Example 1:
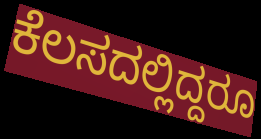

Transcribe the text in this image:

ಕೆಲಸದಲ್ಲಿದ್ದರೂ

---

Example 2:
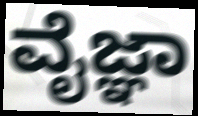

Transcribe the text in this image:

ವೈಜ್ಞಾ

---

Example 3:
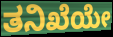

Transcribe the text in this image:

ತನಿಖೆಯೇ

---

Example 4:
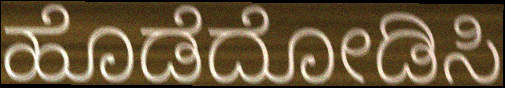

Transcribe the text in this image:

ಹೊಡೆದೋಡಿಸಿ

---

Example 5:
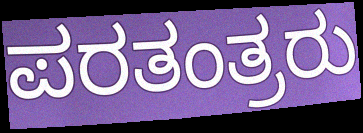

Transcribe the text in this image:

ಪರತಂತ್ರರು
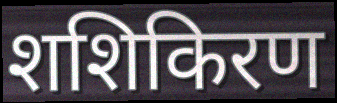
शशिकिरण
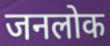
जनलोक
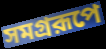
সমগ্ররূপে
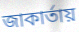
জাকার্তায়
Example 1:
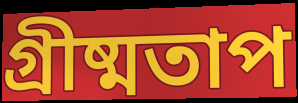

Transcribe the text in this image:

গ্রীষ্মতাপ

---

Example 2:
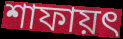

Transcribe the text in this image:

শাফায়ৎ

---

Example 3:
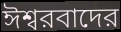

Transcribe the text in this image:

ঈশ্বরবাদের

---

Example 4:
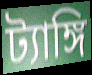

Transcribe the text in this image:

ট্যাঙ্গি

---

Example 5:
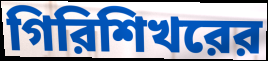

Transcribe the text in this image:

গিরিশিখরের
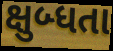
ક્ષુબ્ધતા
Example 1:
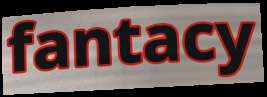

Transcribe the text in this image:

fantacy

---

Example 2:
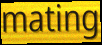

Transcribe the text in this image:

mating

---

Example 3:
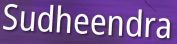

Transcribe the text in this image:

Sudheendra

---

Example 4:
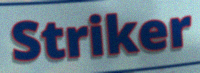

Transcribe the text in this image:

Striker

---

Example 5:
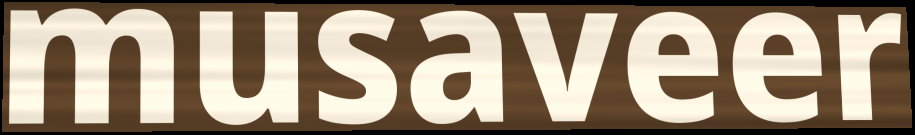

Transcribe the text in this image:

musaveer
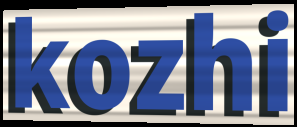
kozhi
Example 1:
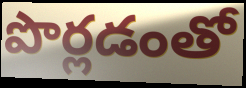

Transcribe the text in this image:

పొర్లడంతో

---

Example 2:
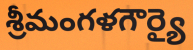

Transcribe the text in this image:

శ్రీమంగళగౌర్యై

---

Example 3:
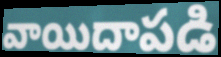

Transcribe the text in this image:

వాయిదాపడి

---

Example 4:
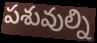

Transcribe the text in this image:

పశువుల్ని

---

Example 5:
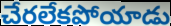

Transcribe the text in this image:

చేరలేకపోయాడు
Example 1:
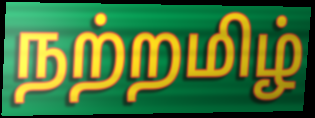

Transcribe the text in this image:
:::::
→ Problem details:
Drop every picture from the data, then output all the rest exactly.

→ Answer to the problem:
Example 1:

Transcribe the text in this image:

ಕೆಲಸದಲ್ಲಿದ್ದರೂ

---

Example 2:

Transcribe the text in this image:

ವೈಜ್ಞಾ

---

Example 3:

Transcribe the text in this image:

ತನಿಖೆಯೇ

---

Example 4:

Transcribe the text in this image:

ಹೊಡೆದೋಡಿಸಿ

---

Example 5:

Transcribe the text in this image:

ಪರತಂತ್ರರು
शशिकिरण
जनलोक
সমগ্ররূপে
জাকার্তায়
Example 1:

Transcribe the text in this image:

গ্রীষ্মতাপ

---

Example 2:

Transcribe the text in this image:

শাফায়ৎ

---

Example 3:

Transcribe the text in this image:

ঈশ্বরবাদের

---

Example 4:

Transcribe the text in this image:

ট্যাঙ্গি

---

Example 5:

Transcribe the text in this image:

গিরিশিখরের
ક્ષુબ્ધતા
Example 1:

Transcribe the text in this image:

fantacy

---

Example 2:

Transcribe the text in this image:

mating

---

Example 3:

Transcribe the text in this image:

Sudheendra

---

Example 4:

Transcribe the text in this image:

Striker

---

Example 5:

Transcribe the text in this image:

musaveer
kozhi
Example 1:

Transcribe the text in this image:

పొర్లడంతో

---

Example 2:

Transcribe the text in this image:

శ్రీమంగళగౌర్యై

---

Example 3:

Transcribe the text in this image:

వాయిదాపడి

---

Example 4:

Transcribe the text in this image:

పశువుల్ని

---

Example 5:

Transcribe the text in this image:

చేరలేకపోయాడు
Example 1:

Transcribe the text in this image:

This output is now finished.